Hi Jing and all, First of all, Thank you all. Second, I reviewed my post again and realized that the first post is correct (I mean the charting in the first post is correct.). The ML process is all correct in both posts anyway. I was confused by charting. Again, please disregard second post. Sorry about the confusion.
predict_col = 'close'
predict_out = int(math.ceil(0.03*len(dataset)))
dataset['label'] = dataset[predict_col].shift(-predict_out)
The above process is constructing 'label' with our 'future' prices. By shifting 'close' data up into the new column 'label' and matching with left-side data, we can fill 'label' with future prices. For example, by shifting price of 2017/6/30 (future price) up by 60 (days), the price of 2017/6/30 (future price) lines up with the row of 2017/4/30 (past data). Then, here we have NaNs in the bottom part of 'label' (because we shifted up.). I dropped these NaNs later.
All the left-side data of this new 'label' is our features ('P/E', 'B/V_Yield', 'EVToEBITDA', 'close') and all these are already known data.
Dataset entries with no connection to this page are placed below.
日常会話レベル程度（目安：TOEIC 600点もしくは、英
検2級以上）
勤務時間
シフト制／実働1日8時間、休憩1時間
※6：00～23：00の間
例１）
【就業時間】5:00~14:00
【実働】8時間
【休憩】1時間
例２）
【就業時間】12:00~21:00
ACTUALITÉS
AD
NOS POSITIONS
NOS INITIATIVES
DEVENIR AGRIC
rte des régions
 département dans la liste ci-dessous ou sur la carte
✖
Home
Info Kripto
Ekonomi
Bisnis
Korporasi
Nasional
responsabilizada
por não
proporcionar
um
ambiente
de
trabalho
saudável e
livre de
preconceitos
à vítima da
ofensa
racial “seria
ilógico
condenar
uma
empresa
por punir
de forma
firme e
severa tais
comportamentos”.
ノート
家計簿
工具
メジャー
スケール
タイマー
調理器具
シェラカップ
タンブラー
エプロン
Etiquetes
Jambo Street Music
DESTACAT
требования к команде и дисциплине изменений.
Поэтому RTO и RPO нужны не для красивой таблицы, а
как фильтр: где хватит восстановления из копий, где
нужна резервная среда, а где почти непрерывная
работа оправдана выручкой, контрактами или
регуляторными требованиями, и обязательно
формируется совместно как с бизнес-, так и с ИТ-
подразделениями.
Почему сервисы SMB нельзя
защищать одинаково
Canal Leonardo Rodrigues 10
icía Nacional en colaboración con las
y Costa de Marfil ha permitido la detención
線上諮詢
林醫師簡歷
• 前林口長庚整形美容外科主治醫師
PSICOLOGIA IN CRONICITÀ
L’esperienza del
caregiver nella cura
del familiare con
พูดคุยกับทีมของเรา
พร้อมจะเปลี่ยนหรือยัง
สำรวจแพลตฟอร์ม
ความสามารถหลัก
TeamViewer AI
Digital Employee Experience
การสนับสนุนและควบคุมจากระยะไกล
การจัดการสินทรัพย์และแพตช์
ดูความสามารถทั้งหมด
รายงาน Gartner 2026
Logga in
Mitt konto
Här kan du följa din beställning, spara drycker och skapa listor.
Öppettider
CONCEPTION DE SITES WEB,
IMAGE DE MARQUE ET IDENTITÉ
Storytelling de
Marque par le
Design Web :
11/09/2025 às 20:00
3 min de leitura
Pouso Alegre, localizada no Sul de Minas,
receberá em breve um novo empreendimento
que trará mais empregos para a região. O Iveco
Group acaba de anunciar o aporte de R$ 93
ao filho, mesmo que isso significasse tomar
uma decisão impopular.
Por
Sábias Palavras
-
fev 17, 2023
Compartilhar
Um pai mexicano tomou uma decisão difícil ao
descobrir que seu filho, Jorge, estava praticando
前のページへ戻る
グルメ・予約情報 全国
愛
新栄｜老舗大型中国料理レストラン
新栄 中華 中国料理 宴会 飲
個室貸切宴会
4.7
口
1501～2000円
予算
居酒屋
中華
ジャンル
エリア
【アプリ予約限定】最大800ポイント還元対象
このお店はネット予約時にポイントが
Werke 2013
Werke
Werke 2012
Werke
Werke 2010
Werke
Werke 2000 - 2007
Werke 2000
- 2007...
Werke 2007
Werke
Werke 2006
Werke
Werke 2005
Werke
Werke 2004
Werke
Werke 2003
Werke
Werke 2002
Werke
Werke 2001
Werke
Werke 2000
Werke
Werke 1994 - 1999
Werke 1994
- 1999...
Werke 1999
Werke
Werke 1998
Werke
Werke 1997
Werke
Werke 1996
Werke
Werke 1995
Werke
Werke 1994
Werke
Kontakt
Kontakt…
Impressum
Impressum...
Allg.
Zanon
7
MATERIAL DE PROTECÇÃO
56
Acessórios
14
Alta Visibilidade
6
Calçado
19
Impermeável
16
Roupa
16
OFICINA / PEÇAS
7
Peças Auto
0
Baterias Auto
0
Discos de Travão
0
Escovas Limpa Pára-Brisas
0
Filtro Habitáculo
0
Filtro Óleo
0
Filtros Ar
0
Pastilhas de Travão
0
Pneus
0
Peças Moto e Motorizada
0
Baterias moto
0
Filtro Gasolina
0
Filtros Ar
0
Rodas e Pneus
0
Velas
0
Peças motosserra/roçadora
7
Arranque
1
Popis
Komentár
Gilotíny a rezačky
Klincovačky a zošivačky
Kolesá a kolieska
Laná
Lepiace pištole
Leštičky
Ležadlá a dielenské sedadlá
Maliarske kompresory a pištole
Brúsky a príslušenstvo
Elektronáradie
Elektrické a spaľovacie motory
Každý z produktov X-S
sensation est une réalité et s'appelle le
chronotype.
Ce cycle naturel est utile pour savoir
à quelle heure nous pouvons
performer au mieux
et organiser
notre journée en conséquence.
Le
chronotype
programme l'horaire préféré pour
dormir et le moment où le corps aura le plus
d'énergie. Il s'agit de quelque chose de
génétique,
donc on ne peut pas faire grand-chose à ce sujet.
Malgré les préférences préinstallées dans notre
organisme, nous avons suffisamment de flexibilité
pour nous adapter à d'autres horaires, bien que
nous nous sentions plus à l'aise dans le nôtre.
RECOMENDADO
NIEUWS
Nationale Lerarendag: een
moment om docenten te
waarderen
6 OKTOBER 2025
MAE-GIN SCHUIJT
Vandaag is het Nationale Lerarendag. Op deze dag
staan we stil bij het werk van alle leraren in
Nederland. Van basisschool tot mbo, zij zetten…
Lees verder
# Define X and X_lately ---------------------------------
# First drop 'label' column, so that we just play with only features data
X = np.array(dataset.drop(['label'],1))
# Scale all the X data
X = preprocessing.scale(X)
# Define the bottom part of our features for our prediction
X_lately = X[-predict_out:]
# Define our X feature for training
X = X[:-predict_out]
dataset.dropna(inplace=True)
# Define y ----------------------------------
y = np.array(dataset['label'])
Before doing ML, we need to redefine X and newly define 'X_lately'. What we are going to predict is the prediction of 'X_lately' feature data, which I sliced with the exactly same length as the length of shifted (predict_out). In other words, this ML model will predict future 60-day prices with these bottom 60 rows of our features (left-side of 'label'). That is 'X_lately = X[ -predict_out: ]'.The entire rows above the bottom 60 is our X (X = X[ : -preict_out]) and y is the 'label' that we already shifted up. So we have a clean dataset: X features (left-side of 'label') and y 'label'. I dropped ['label'] from the entire dataset before defining X and 'X_lately', so had no problem in there. And I dropped NaNs of 'label' finally.
Wish I could draw all of these so that you guys understand better. Please understand my poor ability of explanation. Again, sorry about the confusion in charting and thank you all.